As others have said, it is fine to be faster in your IDE than without it, that's kind of the point. Being able to use complex tools correctly to boost your productivity is an important skill.
However, over-dependence on IDEs can cause problems. Skills and knowledge you no longer exercise will fade away, and your understanding of some aspects may be shallow. A classic example is compiling and running on the command-line - almost every time I do this, I get something wrong (usually class path related), because 99% of the time I let Eclipse do it for me.
This doesn't just affect you when you're out of the IDE - if your knowledge of the complexities the IDE is hiding from you is shallow, then when it goes wrong (and it will go wrong, at some point) you will find it much harder to fix.
I handle this two ways:
Learn new tools in their most basic form. For example, I switched from SVN to Mercurial, but started with the command-line client rather than the Eclipse plugin. This made my understanding of what was going on a lot deeper, which meant I knew what was going wrong and how to fix it when the IDE threw errors.
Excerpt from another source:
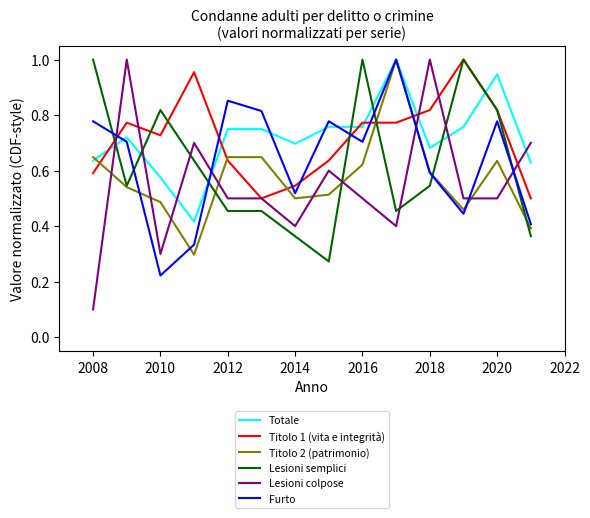

Which series ends up on top after the final intersection of Titolo 1 (vita e integrità) and Titolo 2 (patrimonio)?

Titolo 1 (vita e integrità)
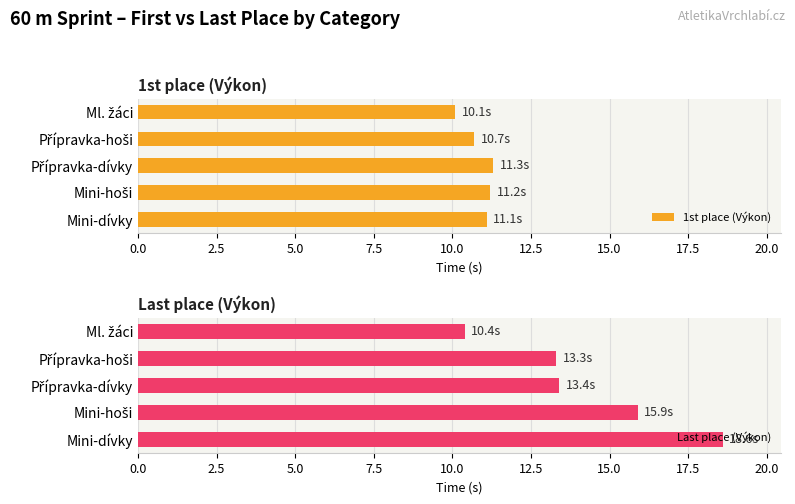

Which category has the highest value in the Last place (Výkon) series?

Mini-dívky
Practice your basic coding skills on the command-line. One nice place to do this is CodingBat where you get no syntax highlighting, no bracket matching, no red underlines, nothing. Don't forget to also practice those java and javac command-line skills too, though! (And any others appropriate to your workflow - for me, this would also include hg and ant)
Lastly, don't worry about it too much. It's unlikely you'll ever have to do a large piece of work without either NetBeans or Eclipse, so as long as you are capable of coding without them, and understand what the IDE is doing for you, it doesn't matter that you're slower or make more mistakes without it.